Talk about extremes -- one of our married children lives in Chicago and the other lives in a small town of 1,500 in Oklahoma.

The last time we were in Chicago, it took us one hour to drive three miles.

The last time we were in Oklahoma, we had to stop for longhorn steers crossing the highway.

The husband says it might have been more like five miles in an hour when we were in the Windy City, but it makes a better story with three. The point is, we could have walked it in the time we drove it. And been a lot more sane.

We not only stopped for steers in Oklahoma, we stopped for buffalo and elk, and pulled over to watch plucky little prairie dogs jabbering away. We were just a few miles from the kids’ house in the shadows of the Wichita Mountains and a wildlife refuge.

As for wildlife in the heart of Chicago, you see an occasional rabbit from time to time. They are nearly always panting and looking terrified, like a bigger and badder rabbit armed with a club is in pursuit.

When you’re in any big city, people spend a lot of conversation time talking about traffic. It’s all about getting there.

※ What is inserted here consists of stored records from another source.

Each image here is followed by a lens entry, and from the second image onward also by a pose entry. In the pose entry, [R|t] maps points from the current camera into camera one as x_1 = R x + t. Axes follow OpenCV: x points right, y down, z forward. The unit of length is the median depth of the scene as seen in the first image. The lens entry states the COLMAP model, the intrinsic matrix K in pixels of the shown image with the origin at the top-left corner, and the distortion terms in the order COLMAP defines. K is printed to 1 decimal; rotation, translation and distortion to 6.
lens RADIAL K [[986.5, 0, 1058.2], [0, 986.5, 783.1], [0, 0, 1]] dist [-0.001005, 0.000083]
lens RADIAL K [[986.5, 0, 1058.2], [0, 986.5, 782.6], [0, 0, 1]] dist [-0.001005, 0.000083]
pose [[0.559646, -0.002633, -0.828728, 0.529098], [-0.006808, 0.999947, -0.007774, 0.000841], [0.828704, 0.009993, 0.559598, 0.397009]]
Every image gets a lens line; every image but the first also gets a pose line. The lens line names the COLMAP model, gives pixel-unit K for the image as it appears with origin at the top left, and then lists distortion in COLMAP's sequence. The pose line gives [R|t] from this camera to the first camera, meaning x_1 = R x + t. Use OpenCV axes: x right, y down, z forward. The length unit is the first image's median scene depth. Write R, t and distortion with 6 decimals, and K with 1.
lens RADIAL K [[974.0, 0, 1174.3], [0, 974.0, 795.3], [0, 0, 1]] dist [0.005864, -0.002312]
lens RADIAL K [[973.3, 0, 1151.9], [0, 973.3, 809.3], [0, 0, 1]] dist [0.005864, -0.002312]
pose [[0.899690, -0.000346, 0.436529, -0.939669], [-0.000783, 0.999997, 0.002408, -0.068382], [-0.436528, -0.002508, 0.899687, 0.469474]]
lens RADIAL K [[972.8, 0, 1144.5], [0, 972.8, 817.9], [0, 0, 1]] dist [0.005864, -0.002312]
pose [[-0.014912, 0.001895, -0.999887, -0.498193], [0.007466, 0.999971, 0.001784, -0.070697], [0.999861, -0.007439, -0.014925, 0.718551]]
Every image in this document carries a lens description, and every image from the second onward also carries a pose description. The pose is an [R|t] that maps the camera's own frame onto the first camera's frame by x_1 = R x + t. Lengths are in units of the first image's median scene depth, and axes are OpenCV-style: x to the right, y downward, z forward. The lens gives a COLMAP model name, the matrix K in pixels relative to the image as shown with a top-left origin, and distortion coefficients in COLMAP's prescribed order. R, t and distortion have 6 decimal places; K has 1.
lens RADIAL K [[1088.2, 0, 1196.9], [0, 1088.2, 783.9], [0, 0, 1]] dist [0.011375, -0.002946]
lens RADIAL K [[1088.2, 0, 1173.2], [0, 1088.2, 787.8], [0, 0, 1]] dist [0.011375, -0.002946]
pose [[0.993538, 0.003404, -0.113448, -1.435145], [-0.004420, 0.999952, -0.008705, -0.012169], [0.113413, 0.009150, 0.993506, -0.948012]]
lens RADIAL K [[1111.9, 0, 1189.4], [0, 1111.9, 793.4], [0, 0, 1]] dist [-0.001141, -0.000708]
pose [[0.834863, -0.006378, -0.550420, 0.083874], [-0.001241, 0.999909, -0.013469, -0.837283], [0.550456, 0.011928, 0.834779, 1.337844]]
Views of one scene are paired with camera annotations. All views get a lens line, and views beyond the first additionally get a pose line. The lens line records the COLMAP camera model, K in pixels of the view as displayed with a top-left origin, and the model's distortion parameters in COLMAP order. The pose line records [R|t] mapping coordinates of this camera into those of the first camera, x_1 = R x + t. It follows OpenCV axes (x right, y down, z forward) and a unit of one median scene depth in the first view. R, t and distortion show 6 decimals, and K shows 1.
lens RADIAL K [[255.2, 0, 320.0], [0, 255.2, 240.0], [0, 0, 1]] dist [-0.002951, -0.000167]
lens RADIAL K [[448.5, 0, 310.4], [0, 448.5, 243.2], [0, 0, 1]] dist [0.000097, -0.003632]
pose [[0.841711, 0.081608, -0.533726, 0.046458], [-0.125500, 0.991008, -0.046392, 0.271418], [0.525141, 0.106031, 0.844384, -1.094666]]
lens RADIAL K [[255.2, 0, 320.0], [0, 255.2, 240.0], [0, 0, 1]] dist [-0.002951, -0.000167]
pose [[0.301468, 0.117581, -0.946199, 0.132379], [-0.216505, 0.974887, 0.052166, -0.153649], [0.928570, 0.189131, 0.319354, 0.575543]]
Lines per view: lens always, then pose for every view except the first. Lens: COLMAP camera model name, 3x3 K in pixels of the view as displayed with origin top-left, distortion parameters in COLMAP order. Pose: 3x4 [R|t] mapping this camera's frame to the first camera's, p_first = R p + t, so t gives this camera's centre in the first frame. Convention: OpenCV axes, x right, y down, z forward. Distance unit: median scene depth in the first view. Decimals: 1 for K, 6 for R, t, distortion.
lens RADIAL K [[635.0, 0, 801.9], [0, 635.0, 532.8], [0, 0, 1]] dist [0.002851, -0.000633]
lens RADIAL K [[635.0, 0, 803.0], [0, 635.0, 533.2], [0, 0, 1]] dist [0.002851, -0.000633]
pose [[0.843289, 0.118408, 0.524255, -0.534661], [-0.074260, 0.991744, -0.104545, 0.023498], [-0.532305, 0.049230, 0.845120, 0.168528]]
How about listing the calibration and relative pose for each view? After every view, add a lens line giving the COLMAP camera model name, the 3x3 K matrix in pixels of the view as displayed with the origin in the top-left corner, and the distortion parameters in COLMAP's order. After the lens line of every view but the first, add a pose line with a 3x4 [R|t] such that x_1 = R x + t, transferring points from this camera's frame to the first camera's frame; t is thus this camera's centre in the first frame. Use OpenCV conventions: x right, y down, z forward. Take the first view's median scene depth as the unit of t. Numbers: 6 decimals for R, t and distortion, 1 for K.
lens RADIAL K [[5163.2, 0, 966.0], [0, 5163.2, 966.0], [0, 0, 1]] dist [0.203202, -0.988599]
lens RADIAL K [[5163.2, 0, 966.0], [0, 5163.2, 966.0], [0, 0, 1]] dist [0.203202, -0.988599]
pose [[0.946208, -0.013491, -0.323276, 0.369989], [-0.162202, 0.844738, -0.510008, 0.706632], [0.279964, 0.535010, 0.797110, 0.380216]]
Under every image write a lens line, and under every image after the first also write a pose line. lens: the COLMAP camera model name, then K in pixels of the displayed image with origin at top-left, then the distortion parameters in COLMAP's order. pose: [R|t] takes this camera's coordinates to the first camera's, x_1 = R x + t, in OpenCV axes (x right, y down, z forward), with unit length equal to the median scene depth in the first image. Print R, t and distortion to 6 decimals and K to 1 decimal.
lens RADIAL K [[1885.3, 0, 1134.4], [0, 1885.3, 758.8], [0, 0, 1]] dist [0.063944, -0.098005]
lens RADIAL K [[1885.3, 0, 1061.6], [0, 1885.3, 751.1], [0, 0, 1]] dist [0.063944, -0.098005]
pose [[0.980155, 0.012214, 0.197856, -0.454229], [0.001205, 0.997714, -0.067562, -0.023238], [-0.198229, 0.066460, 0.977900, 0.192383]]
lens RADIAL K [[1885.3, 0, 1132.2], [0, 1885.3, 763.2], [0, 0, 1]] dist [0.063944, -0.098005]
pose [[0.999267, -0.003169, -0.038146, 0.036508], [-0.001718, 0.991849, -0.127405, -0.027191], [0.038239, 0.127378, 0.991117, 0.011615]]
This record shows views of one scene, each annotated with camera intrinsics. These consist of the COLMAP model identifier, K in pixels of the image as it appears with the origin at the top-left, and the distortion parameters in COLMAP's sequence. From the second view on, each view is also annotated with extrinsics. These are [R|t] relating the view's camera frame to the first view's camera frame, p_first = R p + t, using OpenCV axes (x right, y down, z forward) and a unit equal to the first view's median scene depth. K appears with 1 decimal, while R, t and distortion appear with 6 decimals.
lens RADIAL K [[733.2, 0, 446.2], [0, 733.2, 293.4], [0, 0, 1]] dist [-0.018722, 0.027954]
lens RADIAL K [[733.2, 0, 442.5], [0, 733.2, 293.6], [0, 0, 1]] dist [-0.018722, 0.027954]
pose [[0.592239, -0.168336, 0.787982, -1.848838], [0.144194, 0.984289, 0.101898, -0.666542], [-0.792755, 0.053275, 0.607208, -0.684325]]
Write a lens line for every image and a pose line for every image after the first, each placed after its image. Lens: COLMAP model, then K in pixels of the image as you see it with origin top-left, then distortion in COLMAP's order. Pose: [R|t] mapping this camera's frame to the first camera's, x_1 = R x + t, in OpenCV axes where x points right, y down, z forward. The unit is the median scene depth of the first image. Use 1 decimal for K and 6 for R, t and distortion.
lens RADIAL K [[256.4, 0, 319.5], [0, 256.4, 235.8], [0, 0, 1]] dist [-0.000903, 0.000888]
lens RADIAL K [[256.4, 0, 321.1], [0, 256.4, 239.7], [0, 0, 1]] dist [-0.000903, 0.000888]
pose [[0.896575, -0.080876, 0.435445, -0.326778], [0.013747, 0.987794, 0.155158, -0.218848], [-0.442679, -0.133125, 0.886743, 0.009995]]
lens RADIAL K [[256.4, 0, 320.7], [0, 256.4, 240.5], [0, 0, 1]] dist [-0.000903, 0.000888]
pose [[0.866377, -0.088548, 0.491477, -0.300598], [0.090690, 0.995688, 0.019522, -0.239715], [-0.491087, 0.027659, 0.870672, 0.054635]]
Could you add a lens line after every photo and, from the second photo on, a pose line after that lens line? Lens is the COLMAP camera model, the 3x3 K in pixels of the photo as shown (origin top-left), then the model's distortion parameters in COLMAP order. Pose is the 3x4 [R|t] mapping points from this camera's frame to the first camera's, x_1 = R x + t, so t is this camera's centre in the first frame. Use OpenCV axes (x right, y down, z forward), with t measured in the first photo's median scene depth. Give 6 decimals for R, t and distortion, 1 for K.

“Hey, good to see you. How’d you get here? We took the Dan Ryan in, but it was moving slow. Construction on a leg of 290 started April 1st, who knows when it will be finished. They’ve ripped up Montrose, but we found a good east-west alternate. Did you order?”

When you’re in Oklahoma it’s never about getting there, it’s about having somewhere to get to.

You can walk the entire downtown (both blocks) of the small Oklahoma town in two minutes --- 90 seconds if you don’t’ stop to talk to the lady who bakes the fluffy meringue pies at the family restaurant. There’s no hardware store, but there is a grocery store. They cool some of the refrigerated produce by placing it in tubs on ice and turning a fan on it. There’s a shack in the parking lot where a local smokes meat with mesquite wood four days a week -- brisket, ribs and chicken. If there’s barbeque in heaven, they’ll order it from there.

Our grandbaby in the city has a lovely big window in her bedroom in their first floor walk-up. It looks out on thick ropes of power lines just inches on the other side of the glass and the back stairs to nearly 30 apartments. Mom and Dad took her to the park by the lake on Saturday where hundreds of kites dotted the sky.

In the Sooner state, open vistas of sky stretch in every direction. You can see a yellow moon hanging low or watch the sun wobble beneath the horizon, sinking like a giant neon ball.

Bright pink geraniums in a clay pot perch on one of the back stairwells our granddaughter can see from her window. She has just spotted a “woof” in the alley below.

Despite the many differences, at the end of the day, both little families close their doors and settle into homes furnished with love.

It’s not where you live, it’s how you live.